Despite improvements over recent years, EU Member States’ efforts to tackle fraud in cohesion spending remain too weak, according to a new report from the European Court of Auditors. Member States’ assessments of the effectiveness of their anti-fraud measures are too optimistic, say the auditors. Detection, response and coordination still need substantial strengthening to prevent, detect and deter fraudsters effectively.
Over 4,000 potentially fraudulent irregularities affecting the EU’s financial interests were identified between 2013 and 2017. These represented almost €1.5 billion of EU support, 72% of which concerned cohesion policy, including the European Regional Development Fund, the Cohesion Fund and the European Social Fund. Responsibility for fighting fraud in these areas lies primarily with the Member States.
The auditors assessed whether managing authorities and anti-fraud coordination services in Member States have properly met their responsibilities at each stage of the ‘anti-fraud management process’, from prevention and detection to response, including reporting on detected cases and recovery of funds unduly paid. To this end, they visited seven Member States: Bulgaria, France, Hungary, Greece, Latvia, Romania and Spain.

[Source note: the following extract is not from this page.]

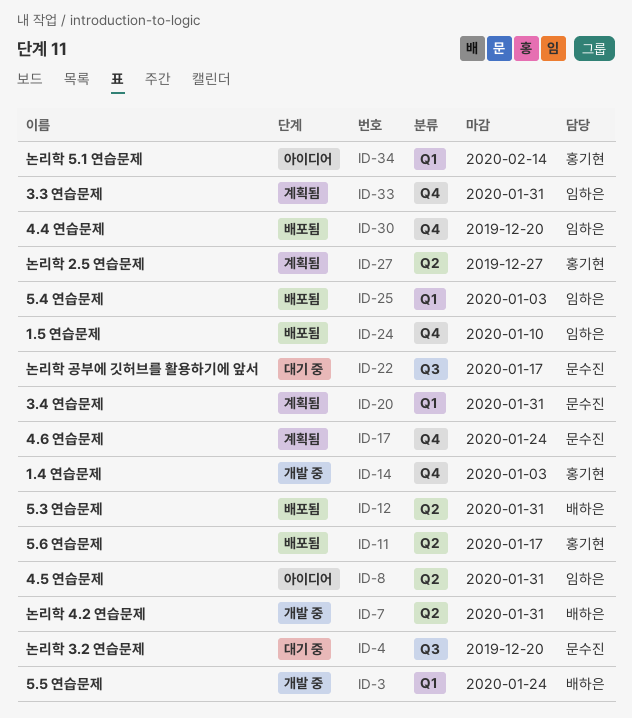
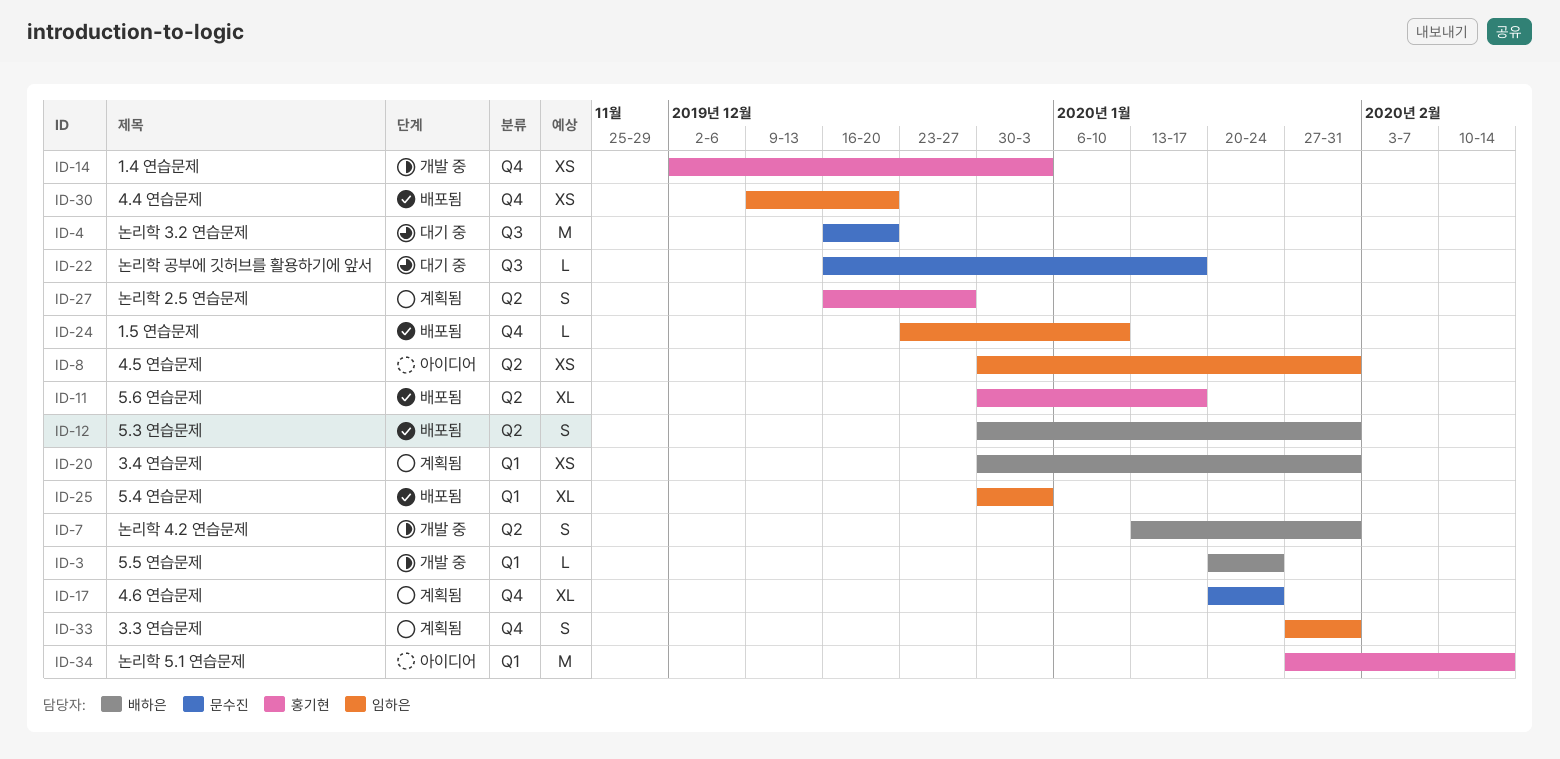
ID-20, owner: 문수진 -> 배하은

“Cohesion policy represents one third of the EU budget but accounts for nearly 40% of all reported fraud cases and almost three-quarters of the total financial amounts involved in these cases”, said Henri Grethen, the Member of the European Court of Auditors responsible for the report. “Member States, however, generally conclude that their existing anti-fraud measures are good enough. We consider this conclusion too optimistic.”